[Opening Text shown section]

Chronic occult microaspiration of gastric contents is an important cause of respiratory disease and should always be considered in patients with unexplained cough, worsening bronchospasm, nocturnal attacks of coughing/choking, "morning dip" pattern of asthma, diffuse pulmonary shadowing and chronic/recurrent pneumonia.
Macroaspiration of gastric contents usually occurs following a clearly identifiable episode such as trauma, anaesthetic induction, epilepsy, unconsciousness, drug overdose etc. It may lead to a mechanical airway obstruction (medium-large particles), a chemical endobronchitis and pneumonitis, and can cause severe ventilatory impairment and disturbance of gas exchange.
The right upper lobe and the upper segments of both lower lobes are the pulmonary segments most commonly affected. Patients may present with indolent, multi-segmental pneumonia and a low grade fever. Others may present in respiratory failure.
Assisted ventilation - the early use of ventilatory support may substantially reduce mortality. Seek immediate advice from ICU team.
Fluid replacement - this requires careful management and assessment, and if large volumes are required this is best done in ICU with appropriate monitoring.

[Closing Text shown section]

Questions on the material |
1 - In the text on aspiration of gastric contents, which parts of the lungs are most often affected?
2 - Continue the text on aspiration of gastric contents from where it stops.

[Opening Dataset entries section]

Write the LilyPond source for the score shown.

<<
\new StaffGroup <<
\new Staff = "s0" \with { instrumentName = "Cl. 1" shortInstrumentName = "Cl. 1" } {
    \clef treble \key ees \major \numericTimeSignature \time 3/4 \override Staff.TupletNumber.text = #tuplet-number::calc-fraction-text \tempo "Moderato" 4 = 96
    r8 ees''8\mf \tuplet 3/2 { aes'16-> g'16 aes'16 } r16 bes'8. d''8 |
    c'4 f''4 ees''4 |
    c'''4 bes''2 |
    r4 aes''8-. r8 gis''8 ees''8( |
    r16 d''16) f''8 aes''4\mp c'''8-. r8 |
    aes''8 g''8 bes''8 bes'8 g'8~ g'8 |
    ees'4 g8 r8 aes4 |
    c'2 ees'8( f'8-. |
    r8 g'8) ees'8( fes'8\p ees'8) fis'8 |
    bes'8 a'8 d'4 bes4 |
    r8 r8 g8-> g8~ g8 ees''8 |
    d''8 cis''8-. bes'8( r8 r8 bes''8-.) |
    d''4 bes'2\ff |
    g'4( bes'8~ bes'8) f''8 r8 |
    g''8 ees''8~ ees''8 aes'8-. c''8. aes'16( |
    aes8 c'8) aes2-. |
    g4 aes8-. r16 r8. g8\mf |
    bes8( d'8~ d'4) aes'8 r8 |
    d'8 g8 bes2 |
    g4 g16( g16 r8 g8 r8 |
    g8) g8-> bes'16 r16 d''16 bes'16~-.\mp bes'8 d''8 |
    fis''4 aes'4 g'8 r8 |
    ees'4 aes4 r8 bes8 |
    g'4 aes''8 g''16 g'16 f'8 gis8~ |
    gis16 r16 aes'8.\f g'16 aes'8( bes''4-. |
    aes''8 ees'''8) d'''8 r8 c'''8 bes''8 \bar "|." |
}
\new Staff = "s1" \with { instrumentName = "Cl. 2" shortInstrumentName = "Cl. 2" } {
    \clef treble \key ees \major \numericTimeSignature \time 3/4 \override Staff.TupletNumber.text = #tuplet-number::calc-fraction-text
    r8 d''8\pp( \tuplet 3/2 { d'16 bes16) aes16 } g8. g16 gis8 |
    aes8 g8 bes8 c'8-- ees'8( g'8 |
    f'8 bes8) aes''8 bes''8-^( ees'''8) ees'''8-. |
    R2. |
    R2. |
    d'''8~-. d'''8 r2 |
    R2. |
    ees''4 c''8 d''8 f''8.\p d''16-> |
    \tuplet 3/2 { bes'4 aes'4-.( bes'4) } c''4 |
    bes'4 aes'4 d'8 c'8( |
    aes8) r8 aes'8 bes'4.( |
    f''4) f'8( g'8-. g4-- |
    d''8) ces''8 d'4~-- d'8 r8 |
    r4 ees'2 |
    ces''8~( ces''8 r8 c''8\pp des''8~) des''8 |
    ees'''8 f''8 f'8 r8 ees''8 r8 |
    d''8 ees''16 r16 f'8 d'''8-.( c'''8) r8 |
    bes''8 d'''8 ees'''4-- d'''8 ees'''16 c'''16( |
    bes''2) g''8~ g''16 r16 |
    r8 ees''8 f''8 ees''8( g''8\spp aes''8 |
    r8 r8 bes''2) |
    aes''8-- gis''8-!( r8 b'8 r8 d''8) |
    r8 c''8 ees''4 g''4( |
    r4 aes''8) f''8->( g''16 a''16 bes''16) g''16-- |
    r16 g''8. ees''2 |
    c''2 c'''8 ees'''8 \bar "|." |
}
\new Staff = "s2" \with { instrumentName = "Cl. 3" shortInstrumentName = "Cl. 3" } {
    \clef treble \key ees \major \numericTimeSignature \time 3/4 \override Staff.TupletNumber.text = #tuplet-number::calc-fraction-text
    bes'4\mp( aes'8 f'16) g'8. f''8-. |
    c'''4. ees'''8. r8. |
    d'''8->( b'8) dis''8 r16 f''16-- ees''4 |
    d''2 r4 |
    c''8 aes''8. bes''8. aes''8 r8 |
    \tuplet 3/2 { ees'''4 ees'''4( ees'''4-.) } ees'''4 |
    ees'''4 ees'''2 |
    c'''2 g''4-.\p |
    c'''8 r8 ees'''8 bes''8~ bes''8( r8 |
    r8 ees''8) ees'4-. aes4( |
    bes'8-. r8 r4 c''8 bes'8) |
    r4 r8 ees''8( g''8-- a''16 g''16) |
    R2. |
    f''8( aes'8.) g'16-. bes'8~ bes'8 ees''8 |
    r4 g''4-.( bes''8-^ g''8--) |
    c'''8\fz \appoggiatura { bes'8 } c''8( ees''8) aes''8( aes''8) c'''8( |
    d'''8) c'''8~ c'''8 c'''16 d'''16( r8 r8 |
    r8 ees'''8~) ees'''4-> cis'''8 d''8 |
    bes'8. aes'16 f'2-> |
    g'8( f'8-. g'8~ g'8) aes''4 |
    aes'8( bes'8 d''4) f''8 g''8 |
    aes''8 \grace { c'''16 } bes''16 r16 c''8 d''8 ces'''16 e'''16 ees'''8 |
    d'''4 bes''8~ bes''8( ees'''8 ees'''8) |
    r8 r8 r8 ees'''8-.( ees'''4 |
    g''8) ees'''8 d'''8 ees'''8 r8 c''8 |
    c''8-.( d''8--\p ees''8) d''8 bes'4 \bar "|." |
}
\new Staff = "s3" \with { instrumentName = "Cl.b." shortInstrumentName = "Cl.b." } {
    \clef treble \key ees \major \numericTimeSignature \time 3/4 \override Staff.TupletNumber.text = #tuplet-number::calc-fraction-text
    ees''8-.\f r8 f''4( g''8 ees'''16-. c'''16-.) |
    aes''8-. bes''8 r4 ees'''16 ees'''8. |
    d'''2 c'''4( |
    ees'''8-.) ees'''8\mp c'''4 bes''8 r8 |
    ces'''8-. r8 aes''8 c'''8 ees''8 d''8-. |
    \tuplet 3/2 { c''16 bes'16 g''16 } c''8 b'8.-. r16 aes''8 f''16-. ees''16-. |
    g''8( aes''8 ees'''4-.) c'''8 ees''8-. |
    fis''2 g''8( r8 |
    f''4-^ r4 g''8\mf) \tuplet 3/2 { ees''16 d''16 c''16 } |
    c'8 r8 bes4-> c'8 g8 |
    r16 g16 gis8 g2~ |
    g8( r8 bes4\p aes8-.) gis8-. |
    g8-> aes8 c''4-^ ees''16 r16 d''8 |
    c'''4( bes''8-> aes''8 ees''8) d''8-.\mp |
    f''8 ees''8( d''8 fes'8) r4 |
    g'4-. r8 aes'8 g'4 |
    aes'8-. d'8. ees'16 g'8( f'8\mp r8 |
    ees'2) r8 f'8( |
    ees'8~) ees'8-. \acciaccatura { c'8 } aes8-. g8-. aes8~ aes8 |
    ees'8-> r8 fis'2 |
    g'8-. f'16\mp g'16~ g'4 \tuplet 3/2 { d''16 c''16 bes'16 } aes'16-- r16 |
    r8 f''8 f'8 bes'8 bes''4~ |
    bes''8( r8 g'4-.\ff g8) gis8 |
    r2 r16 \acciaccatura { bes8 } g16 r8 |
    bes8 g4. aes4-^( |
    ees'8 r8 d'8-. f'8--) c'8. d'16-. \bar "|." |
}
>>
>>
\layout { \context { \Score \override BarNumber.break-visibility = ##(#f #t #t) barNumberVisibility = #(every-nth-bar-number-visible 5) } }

[Closing Dataset entries section]

Answers for this exercise |
1 - The right upper lobe and the upper segments of both lower lobes.

2 -
Antibiotics - routine administration of antibiotics has not been demonstrated to reduce mortality or the incidence of bacterial pneumonia. Some patients deteriorate after 1-3 days associated with development of bacterial pneumonia, and antibiotic therapy will then be required. Mixed infections ± anaerobic organisms are common. Antibiotic therapy must be guided by culture results. There is no recognized standard regimen and pulmonary isolates that are antibiotic resistant are common.
Steroids are not helpful.
Microaspiration pneumonia - antibiotics to consider include: amoxicillin/ clavulanate, penicillin and metronidazole or clindamycin. Attention must be directed towards underlying gastro-oesophageal reflux, and gingival disease.